THE PROBLEM:
Copy the data verbatim, from the line that contains "family: Cyperaceae" through the line that contains "locality: Gatun, C.Z.", including both of those lines.

INFORMATION SHOWN:
================

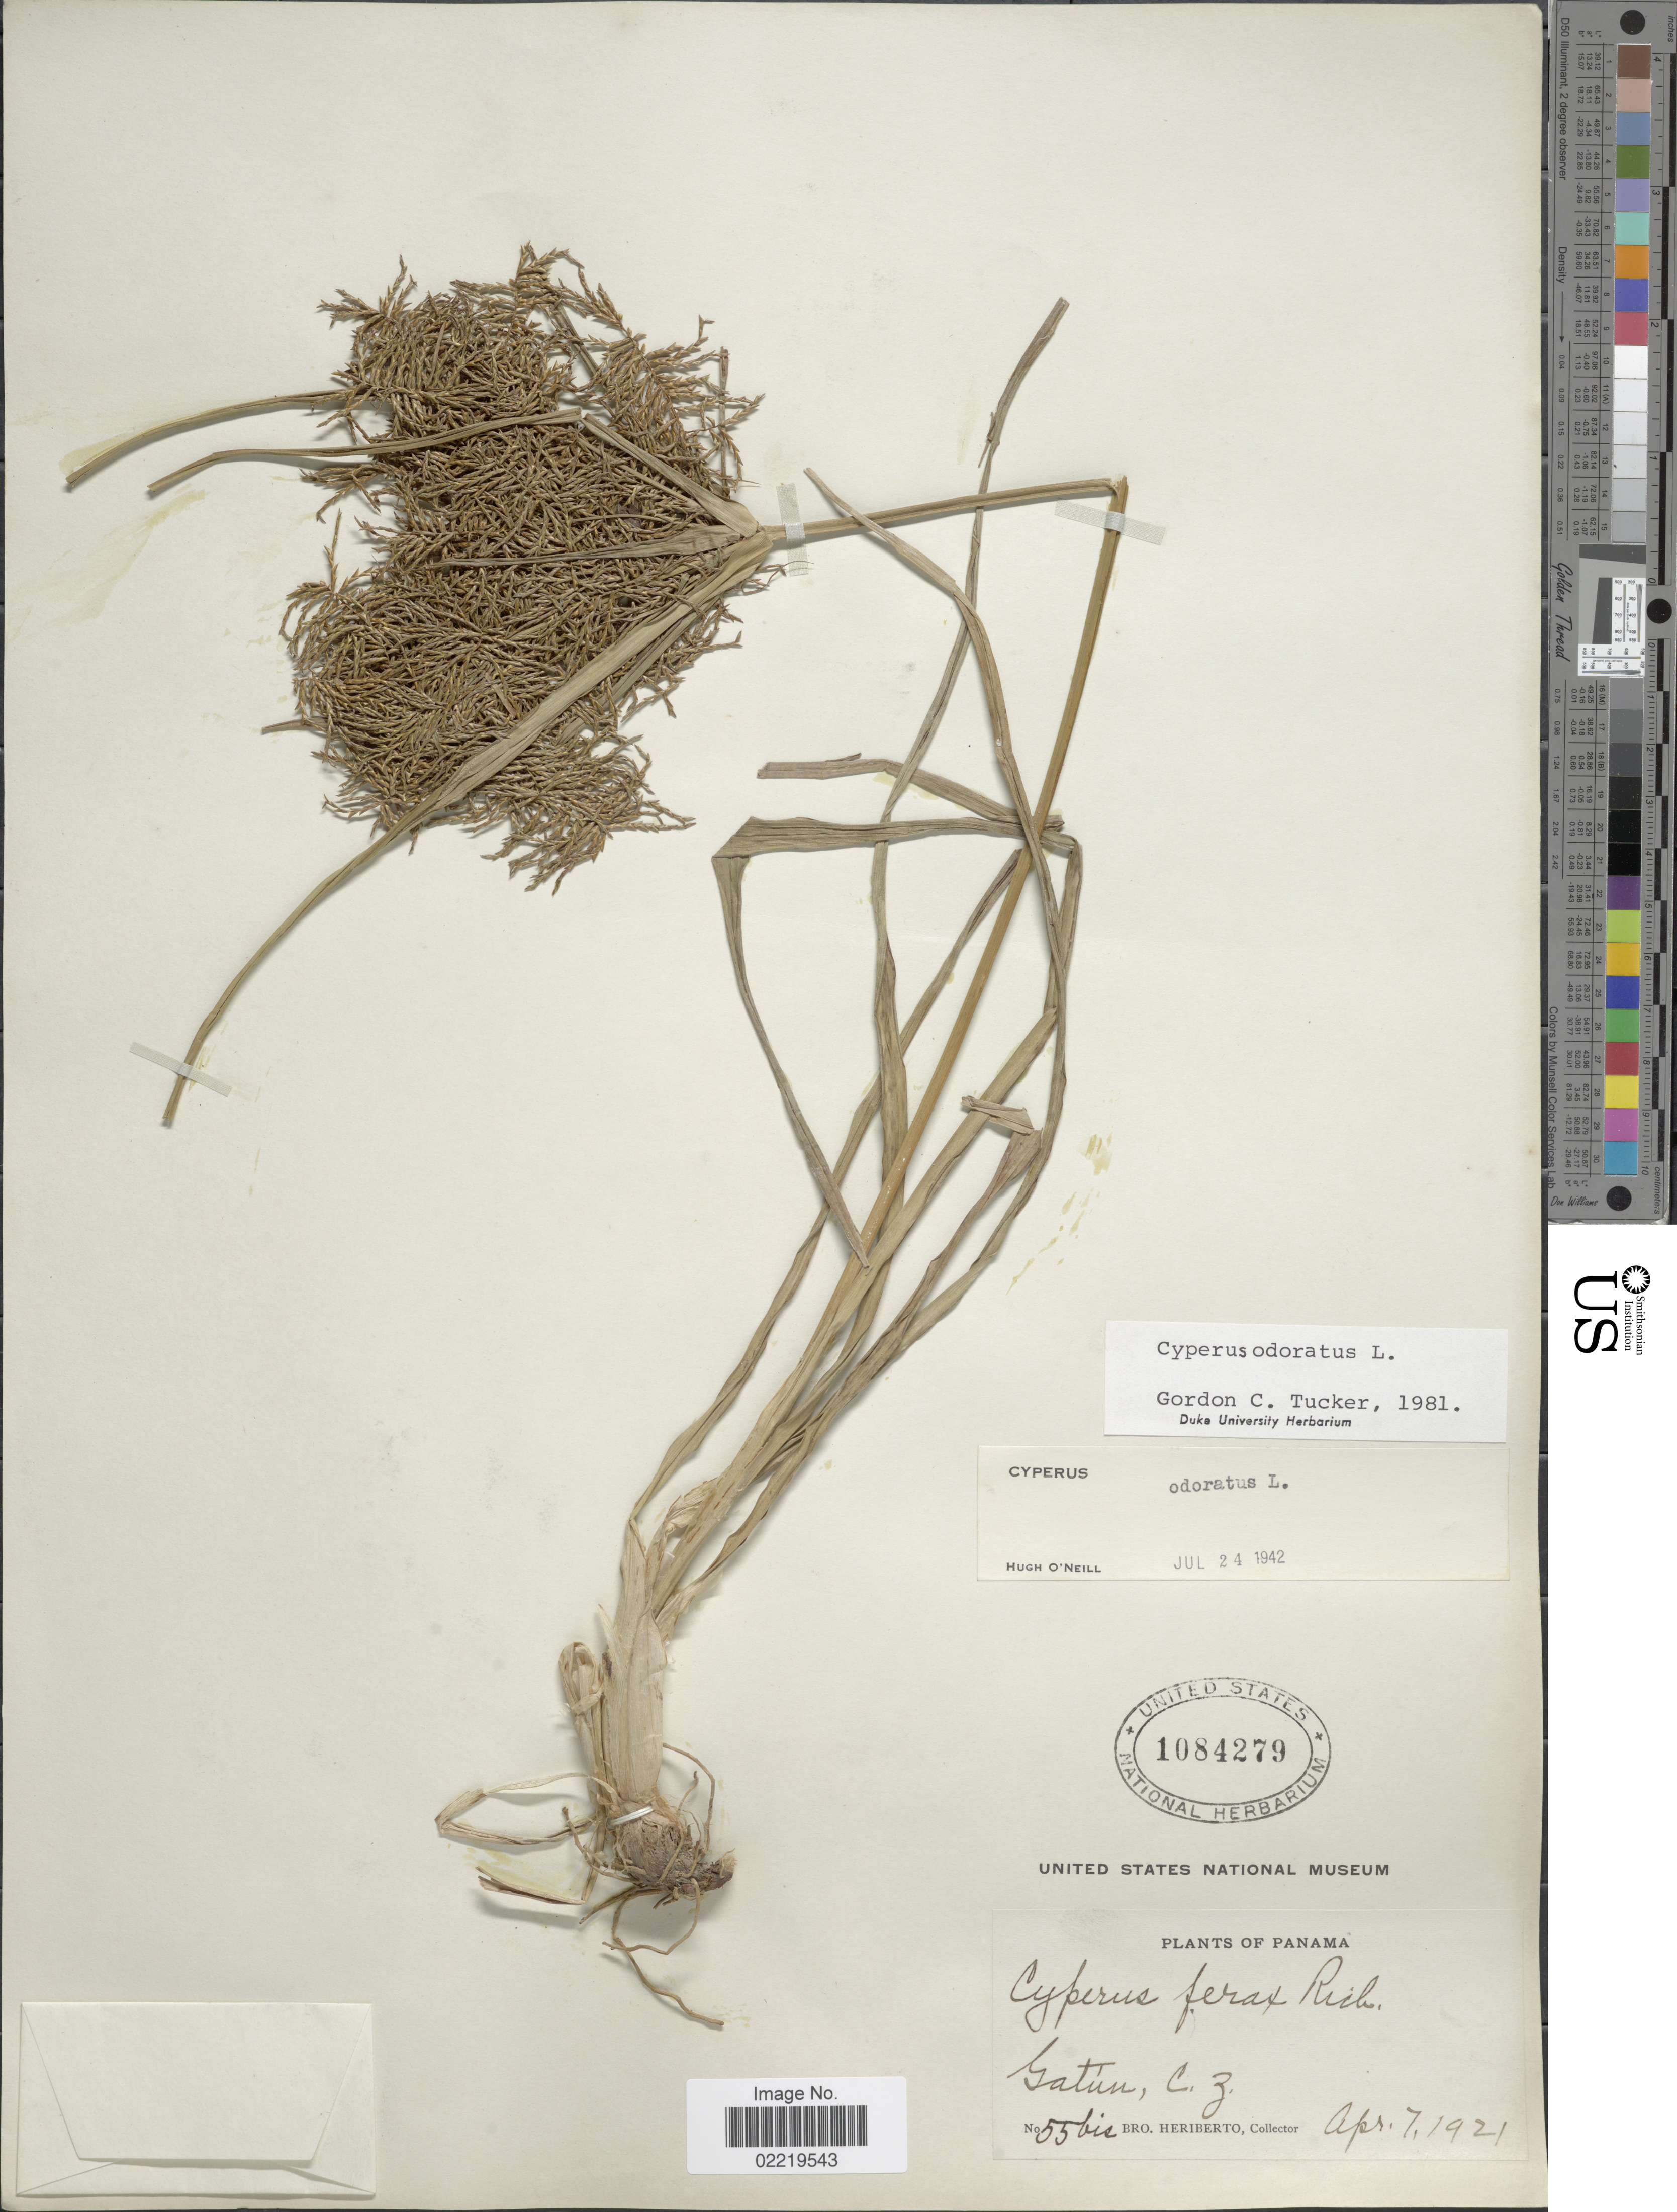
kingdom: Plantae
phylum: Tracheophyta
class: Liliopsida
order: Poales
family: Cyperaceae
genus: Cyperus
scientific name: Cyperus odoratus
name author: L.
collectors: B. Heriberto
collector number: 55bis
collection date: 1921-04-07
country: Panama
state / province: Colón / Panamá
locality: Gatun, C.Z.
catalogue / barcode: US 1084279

================

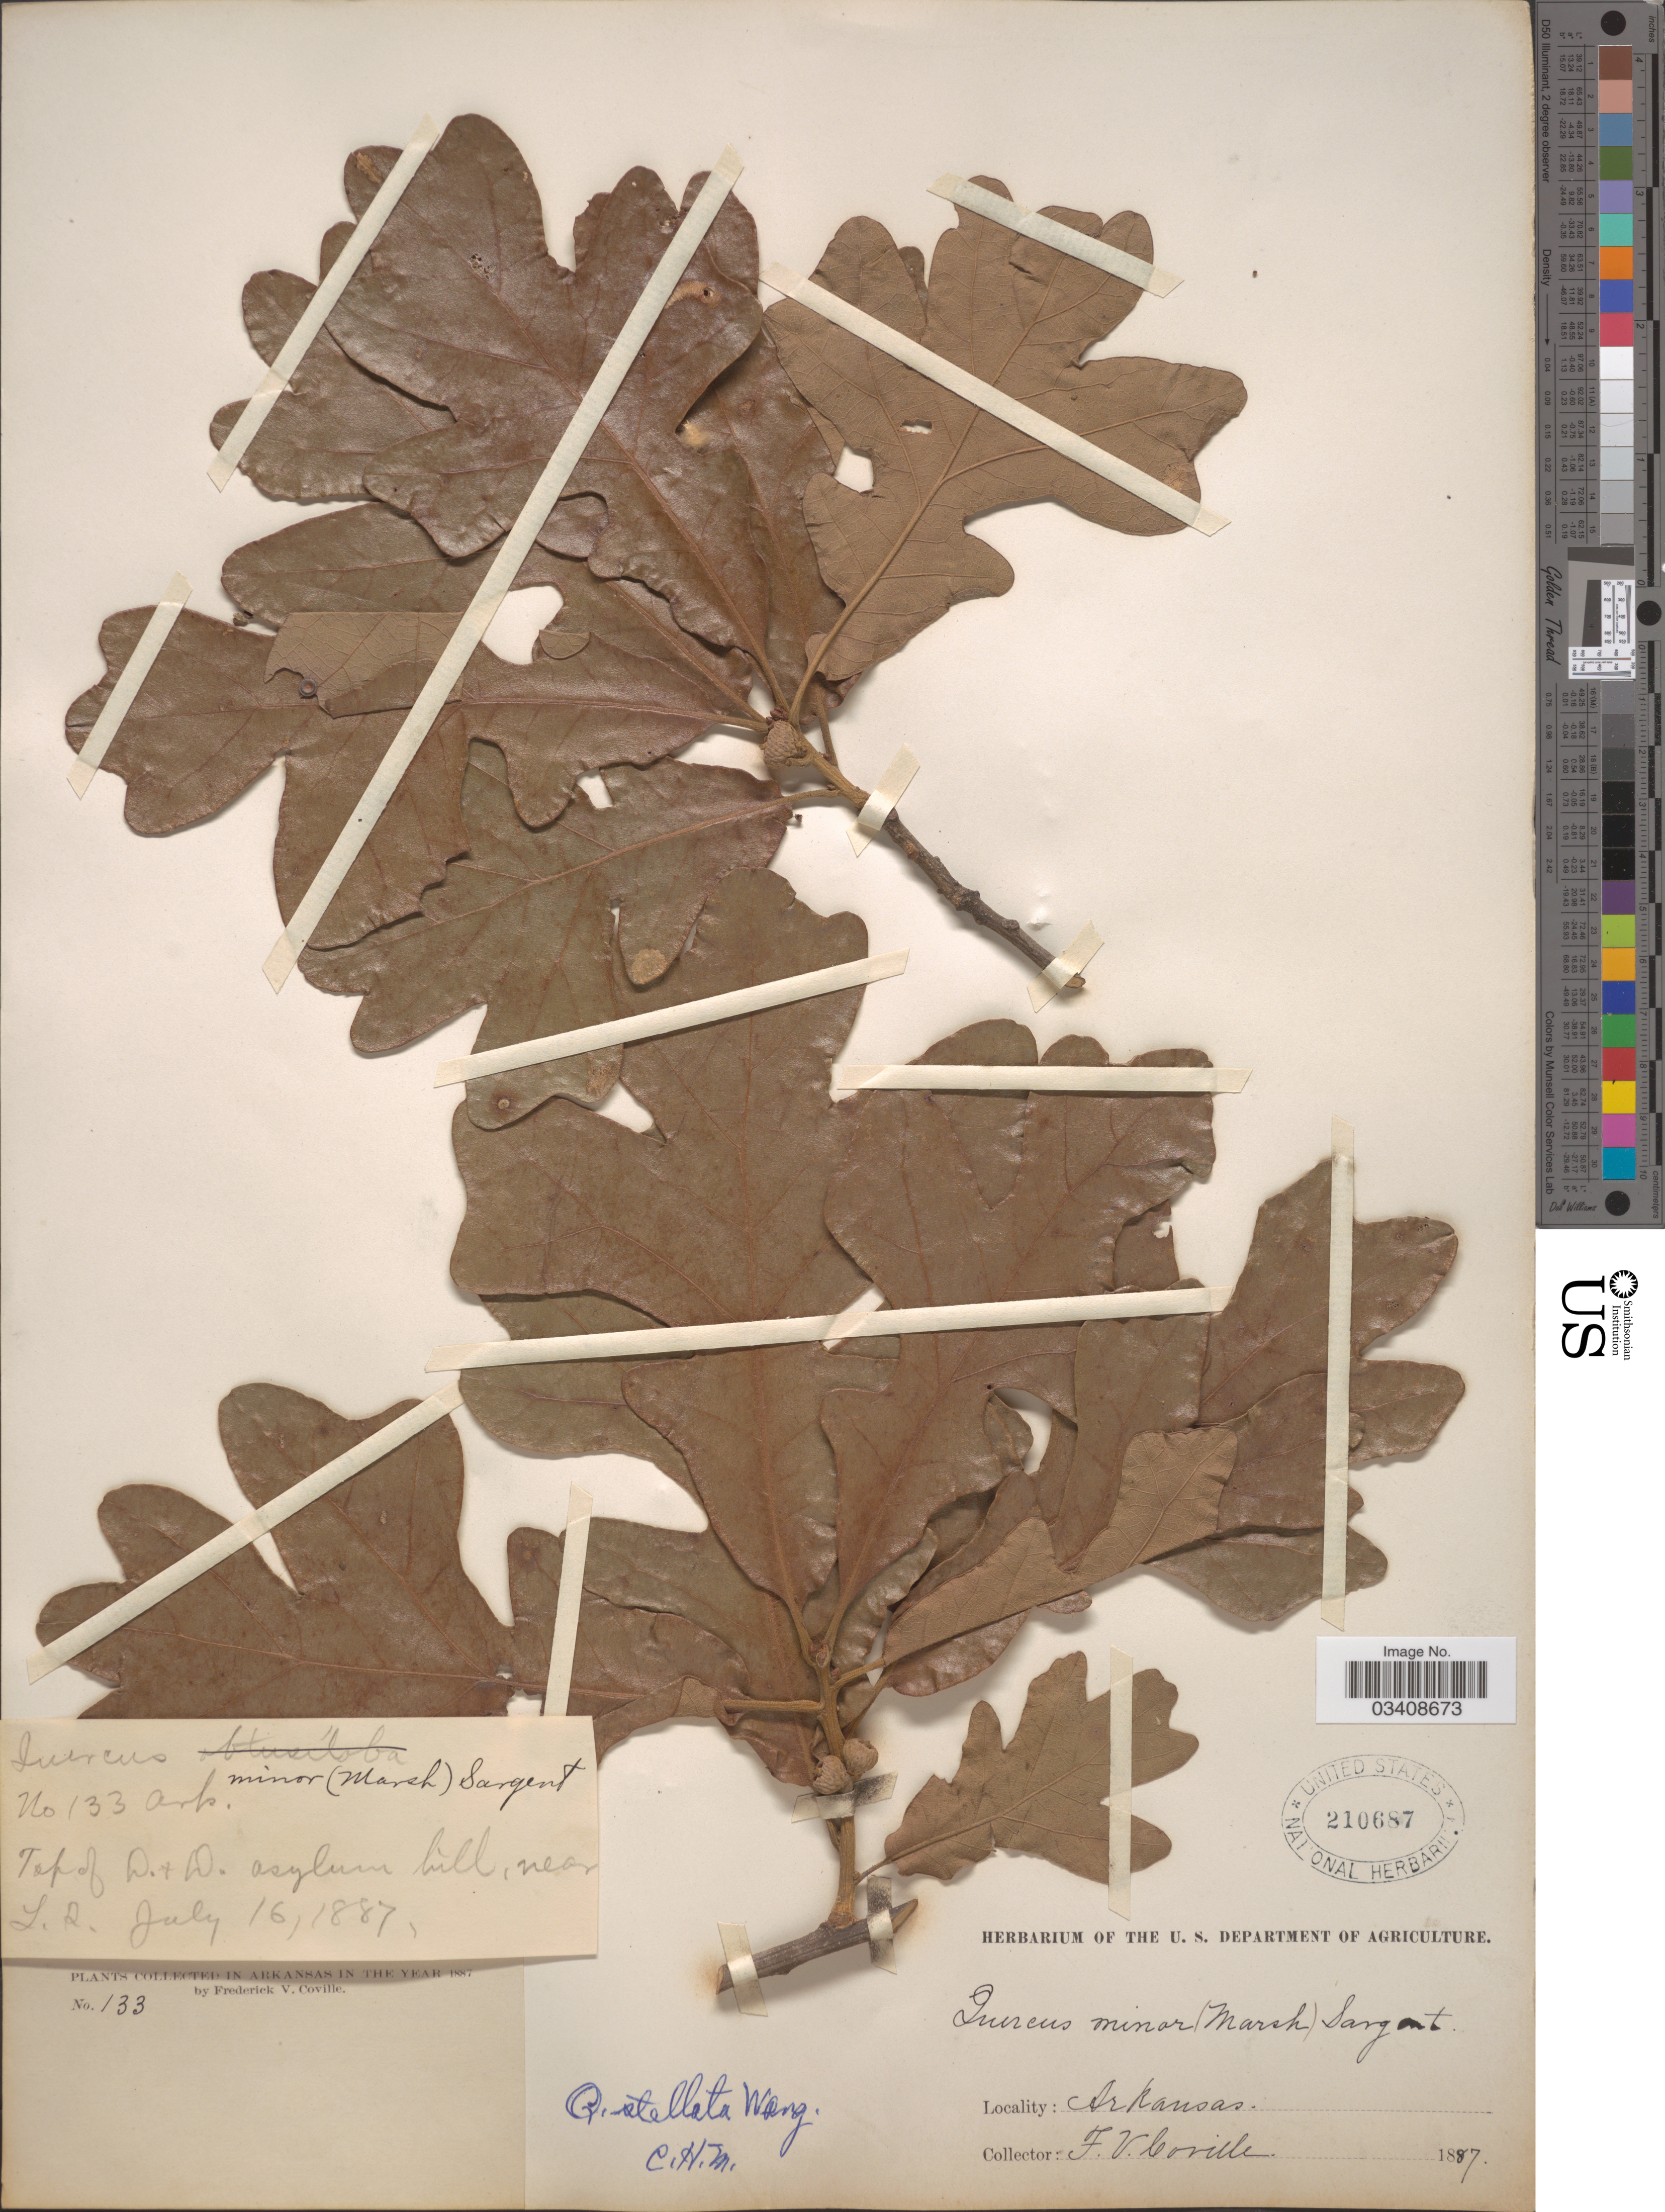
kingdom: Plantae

================

SOLUTION TO THE PROBLEM:
family: Cyperaceae
genus: Cyperus
scientific name: Cyperus odoratus
name author: L.
collectors: B. Heriberto
collector number: 55bis
collection date: 1921-04-07
country: Panama
state / province: Colón / Panamá
locality: Gatun, C.Z.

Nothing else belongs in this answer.